*** Opening of DATA RECORDS ***

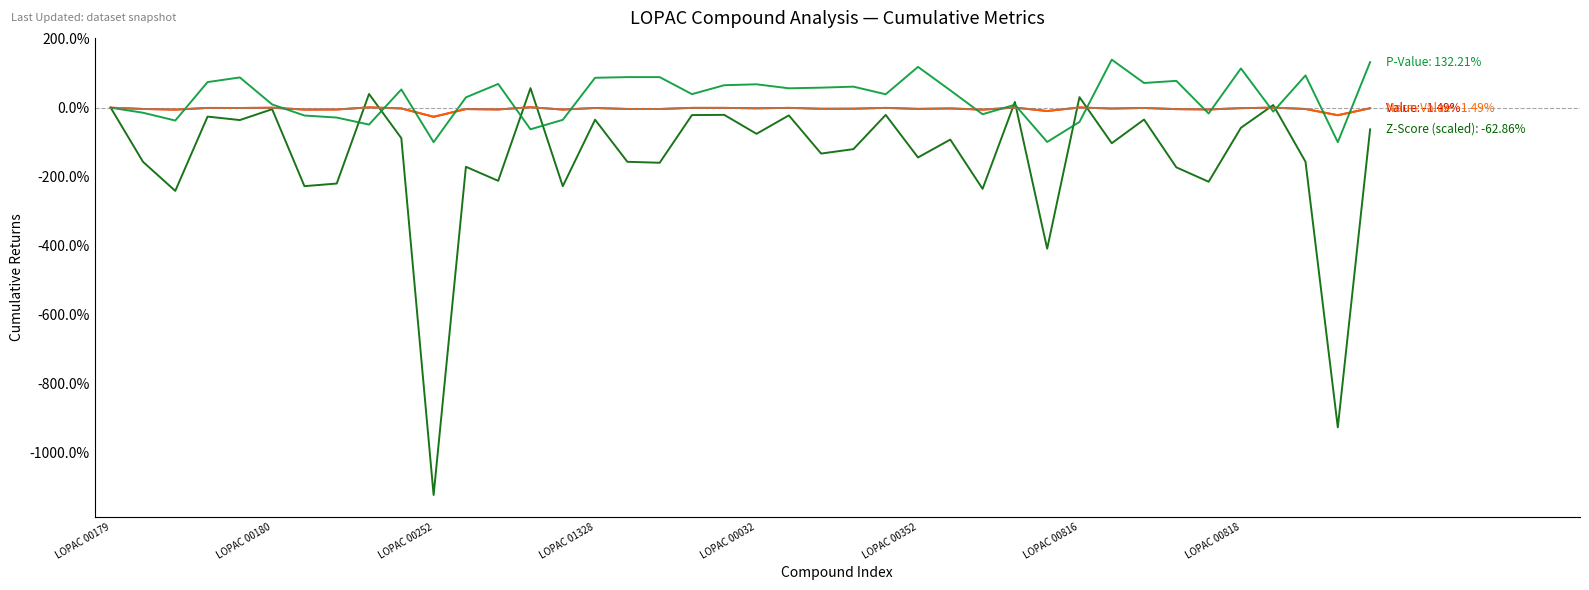

Does the chart have visible grid lines?

No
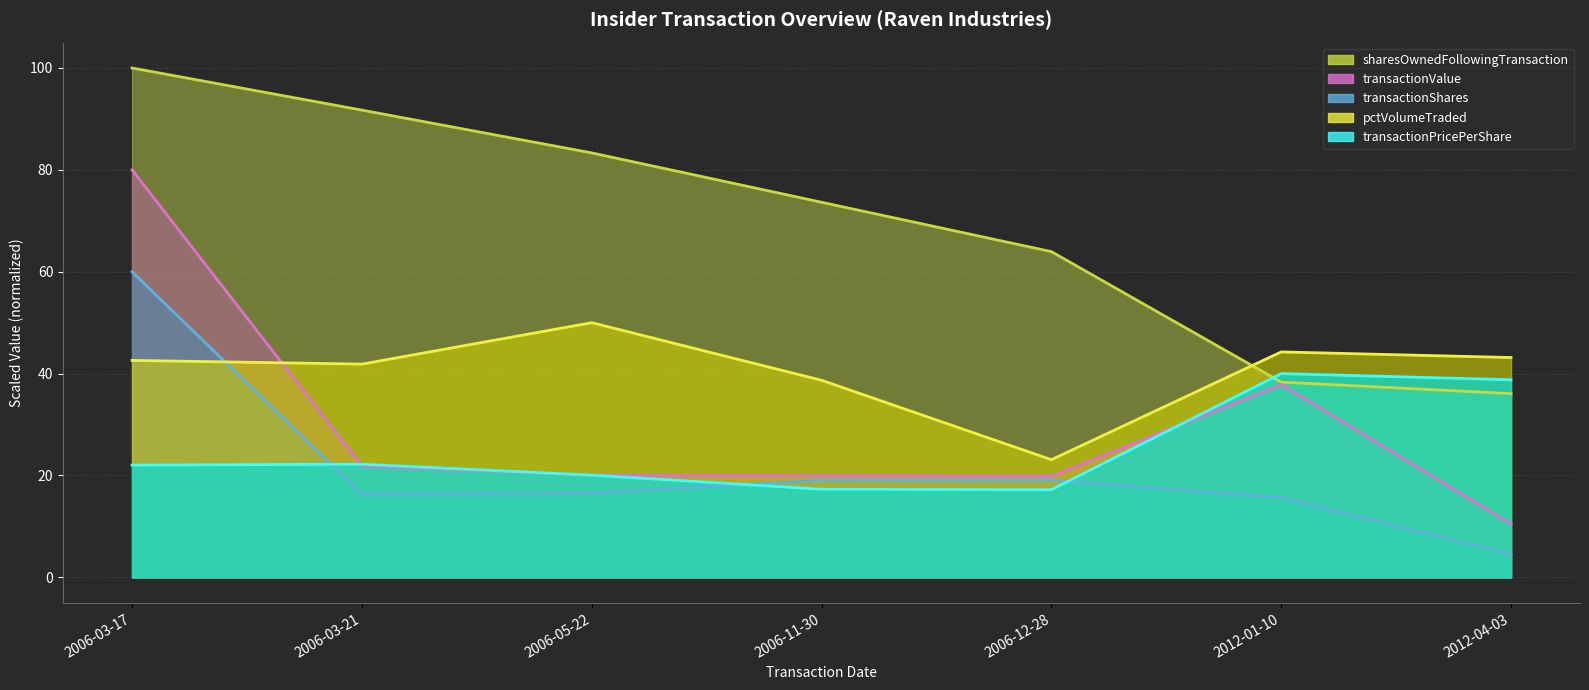

True or false: transactionShares has a value of 60.0 at 2006-03-17.

True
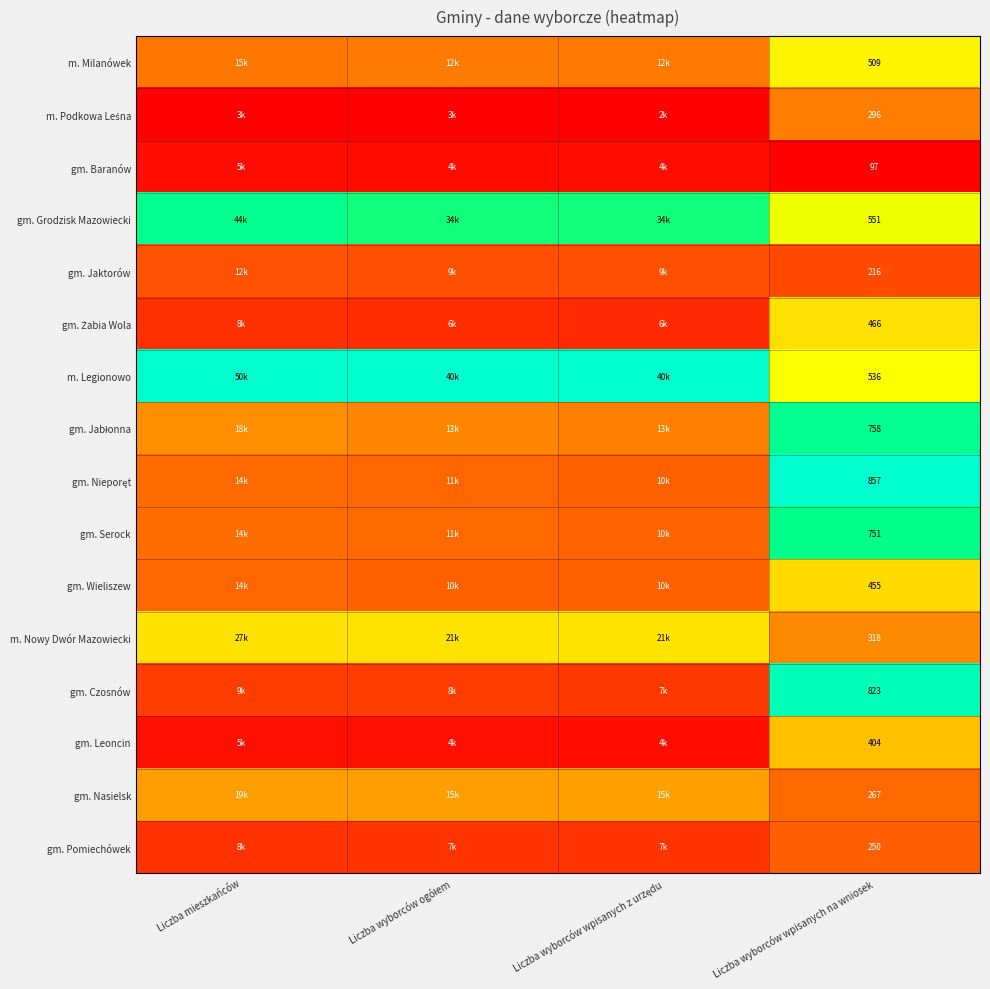

What is the total value across all series at Liczba wyborców wpisanych na wniosek?

7554.0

*** Close of DATA RECORDS ***

• **TASK GOAL**
Copy the rows above word for word, leaving out the pictures.

• **TASK RESULT**
Does the chart have visible grid lines?

No

True or false: transactionShares has a value of 60.0 at 2006-03-17.

True

What is the total value across all series at Liczba wyborców wpisanych na wniosek?

7554.0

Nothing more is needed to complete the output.